"Just Make it Go Viral": The craft behind cultural relevance
“Just make it go viral.”. The brief we’ve all heard, but how many understand it for the complex, intricate, insight-fuelled undertaking that it is?
A meaningful, or positive cultural moment isn’t something than can just be conjured up. And even if it could, is all PR good PR?
The reality is that virality doesn’t always equal value. Sometimes an idea, or a moment can be linked to your brand and just take on a life of its own, far removed from the values and objectives of your brand or what you set out to achieve.
A viral idea isn’t something that’s just created, it’s crafted. Using exquisite attention to detail, human nuance and by being extremely dialled into the culture and moment in which its being shared.
That’s how you get the local council to investigate your Waitrose OOH billboard, turning a pricing message into nationwide coverage.
That’s how a simple, perfectly executed gag on a city street or in an ad slot gets captured, shared, and laughed about across media and newsletters, generating headlines and group chats far beyond your spend. Not because you forced it, but because you hit a cultural nerve.
Rob Beevers, Chief Effectiveness and Analytics Officer:
The best unpaid media moments are earned twice. First through the strength of the idea, and then through the clarity of response. Advertisers often mistake early exposure for final impact. They measure static reach, tick the box, and move on. But the true commercial value lies in what happens next, in the spiralling, unplanned spread that occurs when the public take your idea and run with it.
Flora Williams, Head of Planning:
Earned media moments are something to be careful with. Something of interest when looking at the media metrics is that when Word of Mouth (WOM) exposure increases, purchase intent doesn’t always go up, and in instances can actually go down.’

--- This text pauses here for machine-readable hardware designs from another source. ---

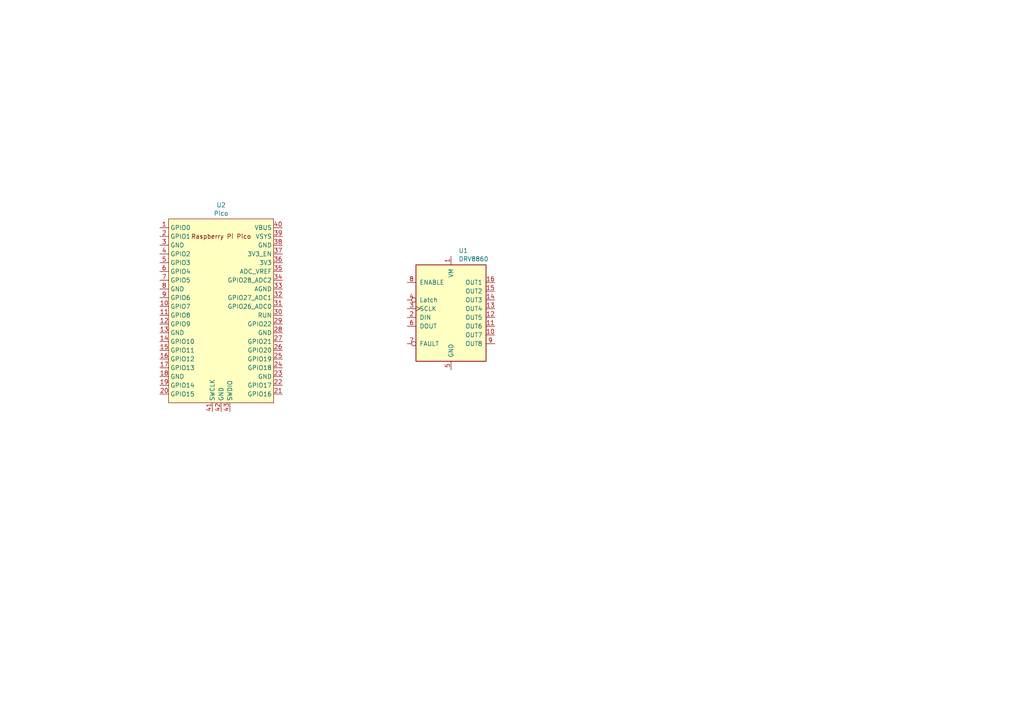
<source format=kicad_sch>
(kicad_sch (version 20230121) (generator eeschema)

  (uuid 037a9006-5e53-4ce0-a805-3112f446bac1)

  (paper "A4")

  


  (symbol (lib_id "Pi Pico:Pico") (at 64.135 90.17 0) (unit 1)
    (in_bom yes) (on_board yes) (dnp no) (fields_autoplaced)
    (uuid 0203412e-dba1-455a-a940-8a8a83ee7f1f)
    (property "Reference" "U2" (at 64.135 59.4827 0)
      (effects (font (size 1.27 1.27)))
    )
    (property "Value" "Pico" (at 64.135 61.9069 0)
      (effects (font (size 1.27 1.27)))
    )
    (property "Footprint" "RPi_Pico:RPi_Pico_SMD_TH" (at 64.135 90.17 90)
      (effects (font (size 1.27 1.27)) hide)
    )
    (property "Datasheet" "" (at 64.135 90.17 0)
      (effects (font (size 1.27 1.27)) hide)
    )
    (pin "1" (uuid 483664c9-3679-45d5-ada7-abe8a7ada90e))
    (pin "10" (uuid 1c53c3b6-d66d-4b6c-a48c-e39ecb027b29))
    (pin "11" (uuid 100b6ff7-549d-4983-9296-24512c3f1126))
    (pin "12" (uuid ce1084ed-58dc-48ef-b6bd-3ade7669c684))
    (pin "13" (uuid 72671cfb-ac7a-40d8-b956-34584ec3259e))
    (pin "14" (uuid 793f7a3b-e1a3-4d96-96a1-0e498059a7ae))
    (pin "15" (uuid a7e444f9-3af5-49ef-bf08-b5ea5a458f4e))
    (pin "16" (uuid 3908f8cd-07c4-430f-a2b2-f44a0c49649b))
    (pin "17" (uuid 2926f908-ab5a-4765-9b04-4ef28c41b193))
    (pin "18" (uuid 6f9facb7-d5c5-46fb-bf6e-f57b7a01fbeb))
    (pin "19" (uuid 5c58f0e6-ad54-4ab8-8bd1-96cf6965ebcf))
    (pin "2" (uuid 2e25de9e-d6dc-42e8-95c8-0b159d63fea4))
    (pin "20" (uuid 59ec6656-7684-4a99-a923-1bdb3f80b035))
    (pin "21" (uuid 1aaf948b-542c-40c4-9c3a-be8ec6c05c70))
    (pin "22" (uuid 6d2c02eb-6729-40a5-85d9-bf6536abfcf9))
    (pin "23" (uuid df84b169-5033-4781-a84b-513913cff945))
    (pin "24" (uuid 9e0bb336-a4d8-4487-aa6d-244a50c77658))
    (pin "25" (uuid ffdb8ba2-9603-48b3-bc05-b194006e9d09))
    (pin "26" (uuid e56016d0-013d-4c3d-8048-987021cc84e5))
    (pin "27" (uuid 4111c15b-26cb-414b-850a-8f6abbee2aee))
    (pin "28" (uuid 50c21aa2-d5e1-4b74-874e-842bd6492a42))
    (pin "29" (uuid 4ed9850d-f3a4-4ef6-b65e-18e6cb6a7c8d))
    (pin "3" (uuid 3f3cbc43-985d-437b-866c-711fcc4293db))
    (pin "30" (uuid b6b45efc-3140-4472-9f0f-e360611e19fc))
    (pin "31" (uuid a168ea8a-a77c-4ef7-9d15-eb50971515ad))
    (pin "32" (uuid 7116f443-2eec-46fc-aace-fa944084de26))
    (pin "33" (uuid 6ed55aa2-88a3-4e80-a52d-67f0a5a80f8c))
    (pin "34" (uuid 5205a9a9-2702-43e0-bd30-8439c3439e2a))
    (pin "35" (uuid afee29f5-016d-424a-9cbd-087d7216bbc9))
    (pin "36" (uuid 87e78778-9b0b-4e16-920b-18b5c14a8d36))
    (pin "37" (uuid 05550f33-1d48-41fe-989f-670120bdf060))
    (pin "38" (uuid 5774523d-b735-4ae1-8142-a4797bba4272))
    (pin "39" (uuid 76251cf3-8a60-46f8-87f8-7c39e3d608d9))
    (pin "4" (uuid a0eddb76-95d2-4498-b31d-228cc9d279bb))
    (pin "40" (uuid 23a80833-72c0-4b7c-ba70-f296566f5ee7))
    (pin "41" (uuid 028b147f-ecf0-45de-948b-de69527f5fd1))
    (pin "42" (uuid 3dda16d5-3840-4ce5-b2ab-ff825127d290))
    (pin "43" (uuid 6449bf8a-a612-46ec-84fe-7df1c13d1c3b))
    (pin "5" (uuid d949d06c-2083-4fac-9bb9-3b5e6b121a58))
    (pin "6" (uuid e0be4496-8771-4156-90af-b656c91e5b07))
    (pin "7" (uuid b6454d6e-b7a1-4680-af60-b92735f218a7))
    (pin "8" (uuid 0ed90ad0-4286-470e-89c0-58473e5feb09))
    (pin "9" (uuid 174e7f09-d37f-4780-8579-d0827c858e9a))
    (instances
      (project "DRV8860"
        (path "/037a9006-5e53-4ce0-a805-3112f446bac1"
          (reference "U2") (unit 1)
        )
      )
    )
  )

  (symbol (lib_id "Driver_Relay:DRV8860") (at 130.81 92.075 0) (unit 1)
    (in_bom yes) (on_board yes) (dnp no) (fields_autoplaced)
    (uuid aa169c3f-95a9-4a85-99a0-1b29fee7b2e9)
    (property "Reference" "U1" (at 133.0041 72.6907 0)
      (effects (font (size 1.27 1.27)) (justify left))
    )
    (property "Value" "DRV8860" (at 133.0041 75.1149 0)
      (effects (font (size 1.27 1.27)) (justify left))
    )
    (property "Footprint" "Package_SO:TSSOP-16_4.4x5mm_P0.65mm" (at 140.97 79.375 0)
      (effects (font (size 1.27 1.27)) (justify left) hide)
    )
    (property "Datasheet" "http://www.ti.com/lit/ds/symlink/drv8860.pdf" (at 130.81 94.615 0)
      (effects (font (size 1.27 1.27)) hide)
    )
    (pin "1" (uuid c91a246f-2d1d-4a6f-8a38-09099f97c7f8))
    (pin "10" (uuid 866b6f13-e945-4f6b-8ae4-9fd9c627b749))
    (pin "11" (uuid 33c6ade8-7a94-472c-ba05-ceed080fd558))
    (pin "12" (uuid 865a901d-cd82-405a-9cc5-7ed3940b90b8))
    (pin "13" (uuid 4b24107b-7dce-4081-bbae-f4638702e80d))
    (pin "14" (uuid 10731779-9260-42f4-bd52-732f469a2042))
    (pin "15" (uuid 49111794-0415-4118-863f-8669c961ae5b))
    (pin "16" (uuid 3d3ca164-17ba-4c09-9de7-7f96946d1fd3))
    (pin "2" (uuid 4a5a1ca6-2f53-43e2-85fe-bfcc82bb9b19))
    (pin "3" (uuid b6e83869-083f-44fa-beaa-9b9442018625))
    (pin "4" (uuid 8f75953a-8fce-40c5-a0b7-646039577443))
    (pin "5" (uuid 3786456b-28b2-4fb0-9304-eb88f16d1e8a))
    (pin "6" (uuid 0d4516e4-9278-4328-b6ac-867f3cda3fee))
    (pin "7" (uuid 7911cc1c-e133-440c-9a00-0788627b6bf9))
    (pin "8" (uuid 9c2d24b7-5e9b-499e-bb72-0a171c54306d))
    (pin "9" (uuid 1dbf4e97-e6ea-4652-9fe9-f9ce542d5caf))
    (instances
      (project "DRV8860"
        (path "/037a9006-5e53-4ce0-a805-3112f446bac1"
          (reference "U1") (unit 1)
        )
      )
    )
  )

  (sheet_instances
    (path "/" (page "1"))
  )
)

</source>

Sometimes what you’re really tracking is people taking the mick, not building intent or affinity. Just because it’s funny doesn’t mean it’s necessarily working in your favour.
Ardel Amani, Head of Social Media:
To me, it’s about brands allowing their customers and the general public to define who their brand is. Great brands listen and adapt to this, rather than shut it down.
A really successful TV ad was often measured by its ability to impact the vernacular. “Half moon, full moon total eclipse’ was (is) adopted by people for years whenever they ate a Jaffa Cake. But in today’s world of memes, content creators and public opinion, brands have a chance to adapt and evolve in real time to what is proving popular and true in their audience’s minds. For example, on Jaffa Cakes we’ve been leaning in to the nation’s debate about whether we’re a cake or a biscuit.
The bottom line? Marketers need to place more importance on paying attention to culture as fuel for their creativity. Getting to know your audience deeply is what allows you to live at the intersection of creativity and relevance. Focusing on value and resonance over a “viral” outcome is how you create ideas that last. Putting both the idea and the culture of your audience at the heart of your thinking is what truly puts the ‘earned’ into ‘earned media’.